The clouds were pure and white as flocks new shorn,
And fresh from the clear brook ; sweetly they slept
On the blue fields of heaven, and then there crept
A little noiseless noise among the leaves,
Born of the very sigh that silence heaves :
For not the faintest motion could be seen
Of all the shades that slanted o'er the green.
There was wide wand'ring for the greediest eye,
To peer about upon variety ;
Far round the horizon's crystal air to skim,
And trace the dwindled edgings of its brim ;
To picture out the quaint, and curious bending
Of a fresh woodland alley, never ending ;
Or by the bowery clefts, and leafy shelves,
Guess where the jaunty streams refresh themselves.

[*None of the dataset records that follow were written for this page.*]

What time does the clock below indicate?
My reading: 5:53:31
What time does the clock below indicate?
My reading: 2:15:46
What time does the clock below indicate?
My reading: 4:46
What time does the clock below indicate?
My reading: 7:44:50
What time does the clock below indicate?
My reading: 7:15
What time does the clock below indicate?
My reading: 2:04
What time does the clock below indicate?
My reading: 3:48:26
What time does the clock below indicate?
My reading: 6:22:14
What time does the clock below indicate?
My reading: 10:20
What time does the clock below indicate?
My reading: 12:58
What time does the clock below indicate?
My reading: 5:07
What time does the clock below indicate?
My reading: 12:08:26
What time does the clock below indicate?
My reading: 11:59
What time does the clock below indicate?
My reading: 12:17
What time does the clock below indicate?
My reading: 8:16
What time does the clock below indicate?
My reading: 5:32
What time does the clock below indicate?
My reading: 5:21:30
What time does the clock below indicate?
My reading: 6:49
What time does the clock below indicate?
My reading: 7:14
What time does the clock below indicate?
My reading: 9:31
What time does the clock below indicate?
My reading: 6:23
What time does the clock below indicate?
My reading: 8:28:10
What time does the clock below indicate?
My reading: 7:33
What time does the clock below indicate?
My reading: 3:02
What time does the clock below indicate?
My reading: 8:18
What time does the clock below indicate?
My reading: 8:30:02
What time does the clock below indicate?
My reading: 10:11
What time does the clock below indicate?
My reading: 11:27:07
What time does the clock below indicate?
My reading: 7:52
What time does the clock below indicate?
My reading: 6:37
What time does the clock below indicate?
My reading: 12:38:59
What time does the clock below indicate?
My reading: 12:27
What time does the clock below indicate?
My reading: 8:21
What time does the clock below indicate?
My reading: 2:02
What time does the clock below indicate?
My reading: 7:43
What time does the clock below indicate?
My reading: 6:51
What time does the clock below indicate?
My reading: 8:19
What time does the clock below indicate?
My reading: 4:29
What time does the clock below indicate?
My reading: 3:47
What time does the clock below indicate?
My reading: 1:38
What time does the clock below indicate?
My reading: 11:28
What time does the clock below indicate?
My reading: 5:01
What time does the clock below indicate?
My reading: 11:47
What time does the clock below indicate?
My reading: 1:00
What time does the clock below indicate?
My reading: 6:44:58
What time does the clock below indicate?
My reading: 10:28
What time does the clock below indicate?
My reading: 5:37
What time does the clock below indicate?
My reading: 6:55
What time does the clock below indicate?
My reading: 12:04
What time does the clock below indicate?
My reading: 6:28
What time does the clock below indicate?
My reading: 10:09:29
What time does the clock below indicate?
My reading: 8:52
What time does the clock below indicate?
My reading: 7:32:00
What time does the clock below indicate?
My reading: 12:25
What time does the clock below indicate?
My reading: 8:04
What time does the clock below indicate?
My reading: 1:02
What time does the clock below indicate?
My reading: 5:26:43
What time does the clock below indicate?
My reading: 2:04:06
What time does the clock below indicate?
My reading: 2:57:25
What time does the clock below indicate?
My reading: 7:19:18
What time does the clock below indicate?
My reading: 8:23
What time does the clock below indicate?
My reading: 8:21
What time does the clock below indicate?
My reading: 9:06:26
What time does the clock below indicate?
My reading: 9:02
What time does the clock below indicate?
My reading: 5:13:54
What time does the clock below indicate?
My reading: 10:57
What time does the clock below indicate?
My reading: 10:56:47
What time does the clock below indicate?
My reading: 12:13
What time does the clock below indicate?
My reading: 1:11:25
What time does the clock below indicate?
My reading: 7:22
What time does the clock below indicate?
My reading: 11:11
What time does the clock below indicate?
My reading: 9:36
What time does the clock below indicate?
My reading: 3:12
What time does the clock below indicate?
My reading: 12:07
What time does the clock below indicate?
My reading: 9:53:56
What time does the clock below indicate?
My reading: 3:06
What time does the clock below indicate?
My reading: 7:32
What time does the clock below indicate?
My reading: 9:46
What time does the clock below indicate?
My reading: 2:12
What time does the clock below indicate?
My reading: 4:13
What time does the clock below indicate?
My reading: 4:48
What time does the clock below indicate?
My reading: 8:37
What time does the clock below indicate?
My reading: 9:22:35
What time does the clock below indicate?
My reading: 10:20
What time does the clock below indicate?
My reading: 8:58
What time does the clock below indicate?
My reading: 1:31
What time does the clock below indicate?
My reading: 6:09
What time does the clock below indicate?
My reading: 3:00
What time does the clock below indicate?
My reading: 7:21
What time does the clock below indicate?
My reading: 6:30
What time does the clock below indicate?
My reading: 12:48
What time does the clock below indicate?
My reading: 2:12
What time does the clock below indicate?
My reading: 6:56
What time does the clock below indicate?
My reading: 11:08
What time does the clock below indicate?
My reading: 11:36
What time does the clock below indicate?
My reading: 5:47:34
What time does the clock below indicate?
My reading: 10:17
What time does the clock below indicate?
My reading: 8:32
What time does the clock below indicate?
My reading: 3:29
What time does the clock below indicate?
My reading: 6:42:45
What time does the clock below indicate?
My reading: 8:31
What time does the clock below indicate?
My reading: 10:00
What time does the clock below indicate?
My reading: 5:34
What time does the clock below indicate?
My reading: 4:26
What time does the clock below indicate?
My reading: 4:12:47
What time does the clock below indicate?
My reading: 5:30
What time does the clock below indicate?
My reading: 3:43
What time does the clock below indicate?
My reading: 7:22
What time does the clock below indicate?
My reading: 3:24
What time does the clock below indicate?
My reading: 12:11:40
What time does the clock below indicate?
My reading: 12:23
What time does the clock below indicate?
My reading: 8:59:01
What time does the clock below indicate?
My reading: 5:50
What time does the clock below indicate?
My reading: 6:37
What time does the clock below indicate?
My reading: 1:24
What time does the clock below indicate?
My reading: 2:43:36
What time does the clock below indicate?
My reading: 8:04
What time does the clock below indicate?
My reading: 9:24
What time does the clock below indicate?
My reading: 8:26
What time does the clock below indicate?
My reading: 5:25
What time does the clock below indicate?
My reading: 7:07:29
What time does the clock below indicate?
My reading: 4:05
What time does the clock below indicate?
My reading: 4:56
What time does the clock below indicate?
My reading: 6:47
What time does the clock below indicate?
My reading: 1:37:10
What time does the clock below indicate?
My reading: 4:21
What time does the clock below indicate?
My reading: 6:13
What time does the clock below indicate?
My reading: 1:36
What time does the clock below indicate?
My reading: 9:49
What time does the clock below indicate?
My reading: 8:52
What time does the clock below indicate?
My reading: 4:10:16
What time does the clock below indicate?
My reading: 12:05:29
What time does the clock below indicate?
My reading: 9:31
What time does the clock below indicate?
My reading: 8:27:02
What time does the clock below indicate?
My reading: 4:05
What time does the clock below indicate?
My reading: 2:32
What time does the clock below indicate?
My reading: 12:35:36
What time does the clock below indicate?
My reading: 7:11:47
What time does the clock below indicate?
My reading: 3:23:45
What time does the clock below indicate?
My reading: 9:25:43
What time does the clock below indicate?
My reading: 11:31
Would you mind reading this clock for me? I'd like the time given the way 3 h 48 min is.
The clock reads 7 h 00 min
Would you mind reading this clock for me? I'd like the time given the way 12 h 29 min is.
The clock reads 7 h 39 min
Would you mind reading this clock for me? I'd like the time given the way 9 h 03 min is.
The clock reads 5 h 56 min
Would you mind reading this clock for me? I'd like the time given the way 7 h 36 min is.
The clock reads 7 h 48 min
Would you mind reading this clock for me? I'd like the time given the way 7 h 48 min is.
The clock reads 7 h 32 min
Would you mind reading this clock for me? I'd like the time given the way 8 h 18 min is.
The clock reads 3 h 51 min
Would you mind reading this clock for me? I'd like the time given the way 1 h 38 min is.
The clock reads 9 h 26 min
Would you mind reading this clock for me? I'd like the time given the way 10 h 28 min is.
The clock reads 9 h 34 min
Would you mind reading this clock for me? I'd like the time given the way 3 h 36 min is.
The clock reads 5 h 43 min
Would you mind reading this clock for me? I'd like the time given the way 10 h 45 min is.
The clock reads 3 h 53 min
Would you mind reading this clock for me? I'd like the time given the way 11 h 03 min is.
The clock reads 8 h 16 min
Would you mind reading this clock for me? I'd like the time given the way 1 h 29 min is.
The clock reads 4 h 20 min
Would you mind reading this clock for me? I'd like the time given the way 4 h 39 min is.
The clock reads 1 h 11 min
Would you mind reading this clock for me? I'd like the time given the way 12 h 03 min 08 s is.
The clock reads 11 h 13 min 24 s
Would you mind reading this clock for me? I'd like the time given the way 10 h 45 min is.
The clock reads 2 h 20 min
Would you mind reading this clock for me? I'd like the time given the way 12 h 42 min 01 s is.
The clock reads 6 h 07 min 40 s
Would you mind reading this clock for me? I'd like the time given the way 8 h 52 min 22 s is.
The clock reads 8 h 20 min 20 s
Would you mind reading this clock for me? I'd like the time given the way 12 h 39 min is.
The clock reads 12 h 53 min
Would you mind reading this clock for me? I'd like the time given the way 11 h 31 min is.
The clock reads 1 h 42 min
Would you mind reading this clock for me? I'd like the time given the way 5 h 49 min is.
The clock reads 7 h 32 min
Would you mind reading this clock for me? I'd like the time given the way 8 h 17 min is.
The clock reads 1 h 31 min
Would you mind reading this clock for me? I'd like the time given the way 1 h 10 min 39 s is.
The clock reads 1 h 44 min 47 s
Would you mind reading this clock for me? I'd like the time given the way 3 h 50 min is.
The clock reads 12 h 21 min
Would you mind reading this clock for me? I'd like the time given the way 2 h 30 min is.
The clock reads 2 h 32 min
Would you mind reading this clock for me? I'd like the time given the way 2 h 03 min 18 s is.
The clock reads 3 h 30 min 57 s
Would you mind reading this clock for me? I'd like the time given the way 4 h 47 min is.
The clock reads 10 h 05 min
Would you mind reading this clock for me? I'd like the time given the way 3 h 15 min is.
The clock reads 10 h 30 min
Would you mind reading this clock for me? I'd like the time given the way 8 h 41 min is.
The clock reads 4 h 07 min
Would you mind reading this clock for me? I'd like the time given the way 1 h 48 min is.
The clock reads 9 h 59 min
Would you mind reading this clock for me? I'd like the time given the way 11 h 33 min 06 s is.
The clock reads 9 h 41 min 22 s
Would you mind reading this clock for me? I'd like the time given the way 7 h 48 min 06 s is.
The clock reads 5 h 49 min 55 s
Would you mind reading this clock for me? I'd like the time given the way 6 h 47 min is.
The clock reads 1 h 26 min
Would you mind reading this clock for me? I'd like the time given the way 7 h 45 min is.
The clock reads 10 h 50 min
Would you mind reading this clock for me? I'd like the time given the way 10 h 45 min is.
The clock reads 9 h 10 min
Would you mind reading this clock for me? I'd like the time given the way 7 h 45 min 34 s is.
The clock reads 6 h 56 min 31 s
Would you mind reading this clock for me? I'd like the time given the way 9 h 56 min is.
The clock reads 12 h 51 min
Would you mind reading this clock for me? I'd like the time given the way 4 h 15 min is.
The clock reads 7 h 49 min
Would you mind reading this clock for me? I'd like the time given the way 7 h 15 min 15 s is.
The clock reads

I gazed awhile, and felt as light, and free
As though the fanning wings of Mercury
Had play'd upon my heels:  I was light-hearted,
And many pleasures to my vision started ;
So I straightway began to pluck a posey
Of luxuries bright, milky, soft and rosy.

~ John Keats (1795 - 1821) English romantic poet.  POETICAL WORKS OF KEATS,  Edited by H. Buxton Forman, C.B.  HUMPHREY MILFORD, OXFORD UNIVERSITY PRESS, Great Britain. First published in 1908, reprinted...1940.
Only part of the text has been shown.